5.2. Add a built-in function ensures(boolean, string, ...interface{})
that desugars into defer func() {edu.Ensures(boolean, string, ...interface{})}()
. As with other builtin functions, `ensures` would not be a reserved word. Programs that use `ensures` as an identifier now would continue to work (but obviously won’t be able to use the new ensures function in the same scope).
6. Allow `m[key].field = value` as a conceptual shorthand for `tmp:=m[key]; tmp.field=value; m[key]=tmp`. Since the original statement is illegal currently, no existing Go programs break. One might object that copying an entire struct to change a field is expensive, but this is (a) no more expensive than the current workaround, (b) no more expensive than passing a struct to a function now, and (c) the compiler is free to optimize this statement.

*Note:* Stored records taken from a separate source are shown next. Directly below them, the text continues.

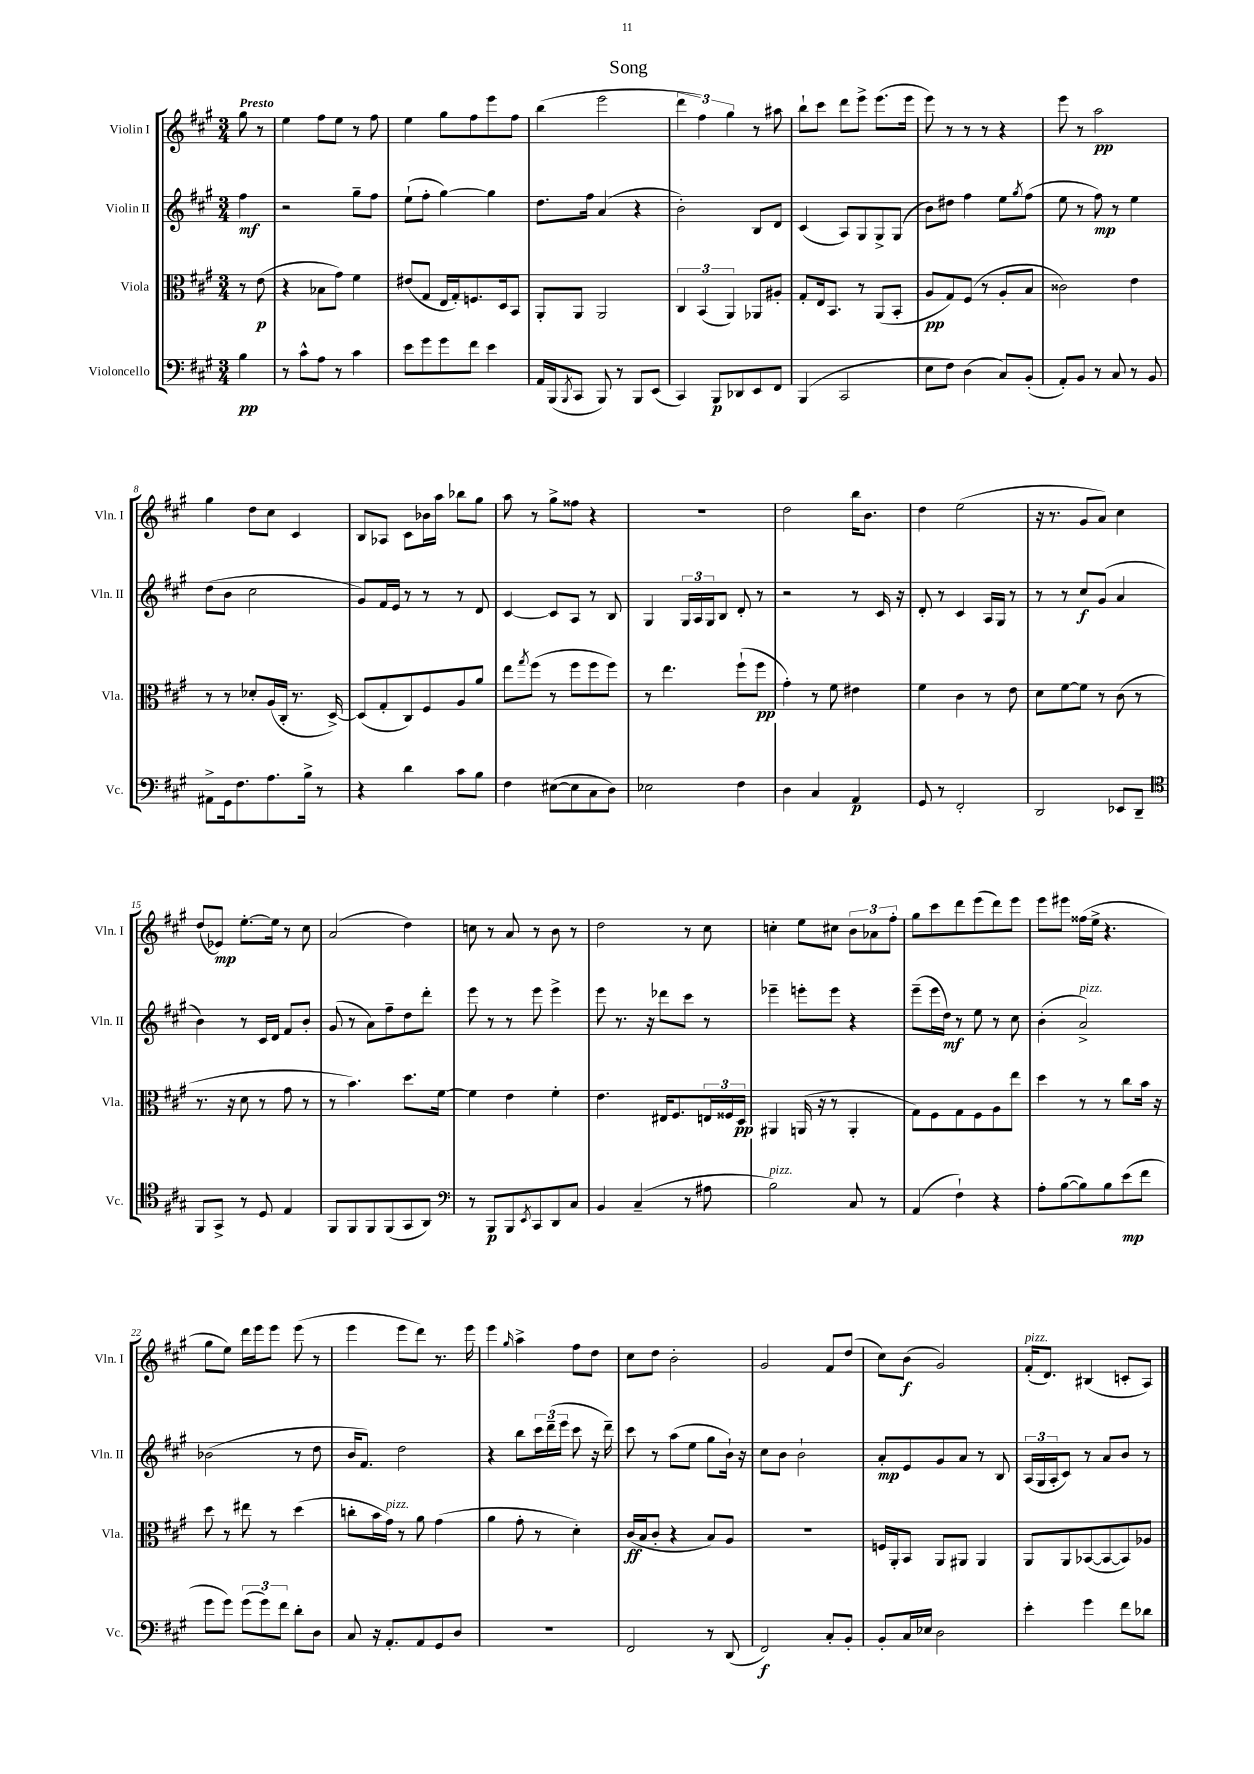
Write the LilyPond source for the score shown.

\header { title = "Song" }
<<
\new StaffGroup <<
\new Staff = "s0" \with { instrumentName = "Violin I" shortInstrumentName = "Vln. I" } {
    \clef treble \key a \major \numericTimeSignature \time 3/4 \partial 4 \tempo "Presto"
    gis''8 r8 |
    e''4 fis''8 e''8 r8 fis''8 |
    e''4 gis''8 fis''8 e'''8 fis''8 |
    b''4( e'''2 |
    \tuplet 3/2 { d'''4 fis''4) gis''4 } r8 ais''8 |
    b''8-! cis'''8 d'''8 e'''8-> e'''8.( e'''16 |
    e'''8) r8 r8 r8 r4 |
    e'''8 r8 a''2\pp |
    gis''4 d''8 cis''8 cis'4 |
    b8 aes8 cis'8 bes'16 a''16 bes''8 gis''8 |
    a''8 r8 gis''8-> fisis''8 r4 |
    R2. |
    d''2 b''16 b'8. |
    d''4 e''2( |
    r16 r8. gis'8 a'8) cis''4 |
    d''8( ees'8\mp) e''8.~-. e''16 r8 cis''8 |
    a'2( d''4) |
    c''8 r8 a'8 r8 b'8 r8 |
    d''2 r8 cis''8 |
    c''4-. e''8 cis''8 \tuplet 3/2 { b'8 aes'8 fis''8-. } |
    gis''8 cis'''8 d'''8 e'''8( d'''8) e'''8 |
    e'''8 eis'''8 fisis''16( e''16-> r4. |
    gis''8 e''8) d'''16 e'''16 e'''8 e'''8( r8 |
    e'''4 e'''8 d'''8) r8. e'''16 |
    e'''4 \grace { gis''16 } a''4-> fis''8 d''8 |
    cis''8 d''8 b'2-. |
    gis'2 fis'8 d''8( |
    cis''8) b'8\f( gis'2) |
    fis'16-.^\markup { \italic "pizz." }( d'8.) bis4( c'8-. a8) \bar "|." |
}
\new Staff = "s1" \with { instrumentName = "Violin II" shortInstrumentName = "Vln. II" } {
    \clef treble \key a \major \numericTimeSignature \time 3/4 \partial 4
    fis''4\mf |
    r2 gis''8-- fis''8 |
    e''8-!( fis''8-. gis''4~) gis''4 |
    d''8. fis''16 a'4( r4 |
    b'2-.) b8 d'8 |
    cis'4( a8) gis8 gis8-> gis8( |
    b'8) dis''8 fis''4 e''8 \acciaccatura { gis''8 } fis''8( |
    e''8 r8 fis''8\mp) r8 e''4 |
    d''8( b'8 cis''2 |
    gis'8) fis'16 e'16 r8 r8 r8 d'8 |
    cis'4~ cis'8 a8 r8 b8 |
    gis4 \tuplet 3/2 { gis16 a16 gis16 } b8 d'8-. r8 |
    r2 r8 cis'16 r16 |
    d'8-. r8 cis'4 a16 gis16 r8 |
    r8 r8 cis''8\f gis'8( a'4 |
    b'4) r8 cis'16 d'16 fis'8 b'8-. |
    gis'8( r8 a'8) fis''8-- d''8 d'''8-. |
    e'''8 r8 r8 e'''8 e'''4-> |
    e'''8 r8. r16 des'''8 cis'''8 r8 |
    ees'''4-- e'''8-. e'''8 r4 |
    e'''8--( e'''16 d''16\mf) r8 e''8 r8 cis''8 |
    b'4-.( a'2->^\markup { \italic "pizz." }) |
    bes'2( r8 d''8 |
    b'16 fis'8.) d''2 |
    r4 b''8 \tuplet 3/2 { cis'''16 d'''16--( e'''16 } cis'''8 r16 d'''16--) |
    cis'''8 r8 a''8( e''8 gis''8 b'16-!) r16 |
    cis''8 b'8 b'2-! |
    a'8-.\mp e'8 gis'8 a'8 r8 b8 |
    \tuplet 3/2 { a16( gis16 a16-. } cis'8) r8 a'8 b'8 r8 \bar "|." |
}
\new Staff = "s2" \with { instrumentName = "Viola" shortInstrumentName = "Vla." } {
    \clef alto \key a \major \numericTimeSignature \time 3/4 \partial 4
    r8 e'8\p( |
    r4 bes8 gis'8) fis'4 |
    eis'8( gis8 e16 gis16-.) f8. d16 b,8 |
    a,8-. a,8 a,2 |
    \tuplet 3/2 { cis4 b,4( a,4) } aes,8 ais8-. |
    gis8-. e16 b,8. r8 a,8( b,8-. |
    a8\pp gis8) fis8( r8 a8-. b8 |
    cisis'2) e'4 |
    r8 r8 des'8-. a16( cis16-. r8. d16~->) |
    d8( gis8-. cis8) fis8 a8 a'8 |
    e''8 \acciaccatura { gis''8 } fis''8( r8 fis''8 fis''8 fis''8) |
    r8 e''4. fis''8-!( fis''8\pp |
    gis'4-.) r8 fis'8 eis'4 |
    fis'4 cis'4 r8 e'8 |
    d'8 fis'8~ fis'8 r8 cis'8( r8 |
    r8. r16 d'8 r8 gis'8 r8 |
    r8 b'4.) d''8. fis'16~ |
    fis'4 e'4 fis'4-. |
    e'4. eis16 fis8. \tuplet 3/2 { e16 fisis16 d16\pp } |
    ais,4 a,16( r16 r8 a,4-. |
    gis8) fis8 gis8 fis8 a8 e''8 |
    d''4 r8 r8 cis''8 b'16 r16 |
    d''8 r8 eis''8 r8 d''4( |
    c''8-. b'16 gis'16^\markup { \italic "pizz." }) r8 a'8 gis'4( |
    a'4 gis'8-. r8 d'4-.) |
    cis'16\ff( b16 cis'8-. r4 b8) a8 |
    R2. |
    f16 a,16-. b,8 a,8 ais,8 ais,4 |
    a,8 a,8 bes,8~( bes,8~ bes,8) aes8 \bar "|." |
}
\new Staff = "s3" \with { instrumentName = "Violoncello" shortInstrumentName = "Vc." } {
    \clef bass \key a \major \numericTimeSignature \time 3/4 \partial 4
    b4\pp |
    r8 cis'8-^ a8 r8 cis'4 |
    e'8 gis'8 gis'8 fis'8 e'4 |
    a,16 b,,16( \acciaccatura { b,,8 } cis,8 b,,8) r8 b,,8 e,8( |
    cis,4) b,,8\p des,8 e,8 fis,8 |
    b,,4( cis,2 |
    e8 fis8) d4( cis8) b,8-.( |
    a,8-.) b,8 r8 cis8 r8 b,8 |
    ais,8-> gis,16 fis8. a8. b16-> r8 |
    r4 d'4 cis'8 b8 |
    fis4 eis8~( eis8 cis8 d8) |
    ees2 fis4 |
    d4 cis4 a,4\p |
    gis,8 r8 fis,2-. |
    d,2 ees,8 d,8-- |
    \clef tenor fis,8 gis,8-> r8 d8 e4 |
    fis,8 fis,8 fis,8 fis,8( gis,8 a,8) |
    \clef bass r8 b,,8\p b,,8 \acciaccatura { e,8 } cis,8 d,8 cis8 |
    b,4 cis4--( r8 ais8 |
    b2^\markup { \italic "pizz." }) cis8 r8 |
    a,4( fis4-!) r4 |
    a8-. b8~( b8) b8 e'8\mp( fis'8 |
    gis'8 gis'8) \tuplet 3/2 { gis'8( gis'8) fis'8 } d'8-. d8 |
    cis8 r16 a,8.-. a,8 gis,8 d8 |
    R2. |
    fis,2 r8 d,8( |
    fis,2\f) cis8-. b,8-. |
    b,8-. cis16 ees16 d2 |
    e'4-. gis'4 fis'8 des'8 \bar "|." |
}
>>
>>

7. Add a convenience function to “math/rand” that creates a new, non-concurrency-safe random number generator using the current Unix time:
func NewFromTime() *Rand {
return rand.New(rand.NewSource(time.Now().UnixNano())
}
We also propose the following change, which does break existing Go programs:
8. Make `while` be a synonym for `for`. Alternatively, `while` could require that the initialization and increment parts of the loop be empty. I.e. `while i := 0; i < 10; i++` would be illegal, and only `while COND` would be supported. From a teaching perspective, it is sufficient if this change is enabled only when `package main` is omitted.
Conclusion
Go is a great teaching language — it grows from introductory course to production systems well. Many of the points above deal with allowing better topological sorting of the concepts of Go: being able to introduce things in a logical, linear order, while continuously expanding the interesting assignments that can be given to the students.